U.S. 2-year T-note, one-year history. The Fed’s December hike is built-in, but 2s will begin to price the next one immediately afterwards, due by March.

We also cannot know effects already in train, especially in equity markets. Are they synchrony-bloated? Or overvalued by traditional measures, but under-valued in light of the fantastic and lucrative explosion of global trade? Nils Jensen, author of the Alhambra letter and concerned for years about a stock-market bubble, this month posted his clinching evidence.

He observes that the long-term U.S. GDP-to-wealth ratio has been 3.75 percent and is now 5.0 percent, aching for a fall. But the counter-argument asks (in a globalized world) more than half of S&P 500 earnings derived overseas: Why would the determinant of the wealth ratio be confined to U.S. GDP? Why not global GDP, or the growth rate in global trade?

The Atlanta Tracker is on track, 3 percent growth in Q4 2017 — above trend by any measure, tax cut stimulus on the way, and foreign central banks’ stimulus has canceled the effect of Fed rate hikes on U.S. long-term rates. That combination makes Fed rate-hike decisions easy.

I am sure that I don’t understand stocks and have no idea if its prices are pre-bubble or proper. But in the bond market we have plain-sight metrics.

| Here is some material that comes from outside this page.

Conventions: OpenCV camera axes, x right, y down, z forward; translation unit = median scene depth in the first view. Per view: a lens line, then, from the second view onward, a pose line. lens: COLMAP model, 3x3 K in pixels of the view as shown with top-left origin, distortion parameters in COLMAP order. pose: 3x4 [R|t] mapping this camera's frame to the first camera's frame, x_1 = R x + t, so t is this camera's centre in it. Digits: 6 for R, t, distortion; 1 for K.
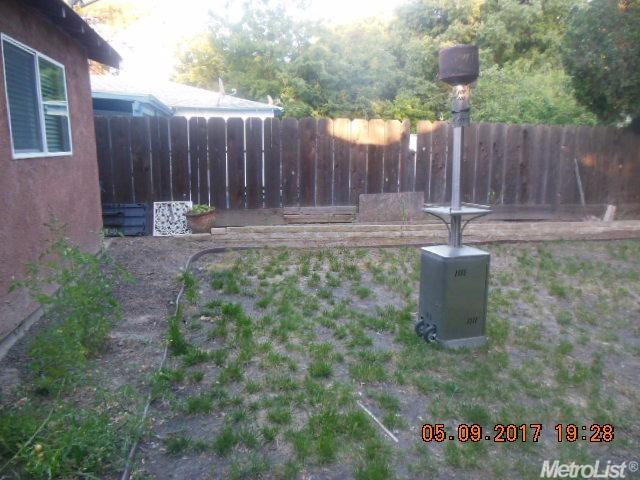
lens RADIAL K [[485.3, 0, 320.0], [0, 485.3, 240.0], [0, 0, 1]] dist [-0.081883, 0.117271]
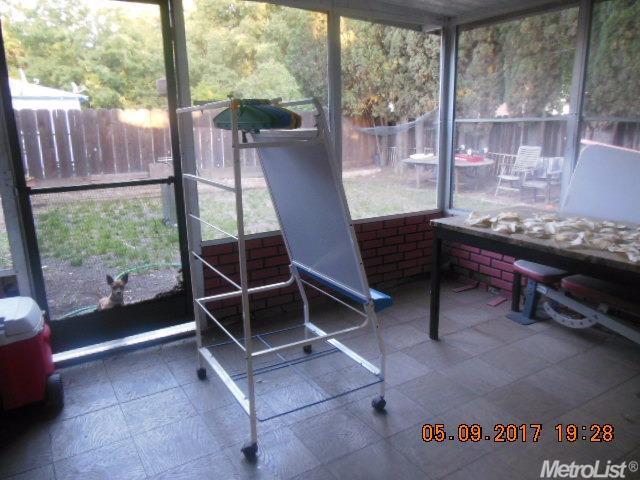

Today, the U.S. 10-year T-note has risen to 2.40 percent; a German 10-year pays 0.41 percent; Japan’s is 0.03 percent. Reflective of each central bank’s future intentions, German 2-year notes pay negative 0.76 percent, Japan’s negative 0.19 percent and the U.S. 2-year positive 1.65 percent, which will rise to 1.80 percent after the Fed hike in December.

If you’re a pension fund or life insurance company or endowment, and you have to buy bonds, which ones will you buy? (Especially after considering currency risk.) You can earn 10.18 percent on Brazil’s 10-year, but paid in … what?

The Fed will push up short-term rates, which will exert pressure on long-term ones, but the ex-U.S. buy pressure is stronger than the Fed. The 2-year yield might rise above the 10-year in an “inversion,” previously a guarantee of recession, yet have no U.S. economic meaning whatsoever.

Politics. Markets have largely ignored politics in one of the most unusual years on record. Not this week.

On news that the huge corporate tax cut would be enacted but delayed, stocks thumped down this week. That move says two things: first, markets expect this tax bill to pass. Second, they expect the bill to benefit corporate earnings. If you think that the tax bill’s benefit to business will then flow to rising wages, the market disagrees with you.

The market thinks that it will keep the benefits.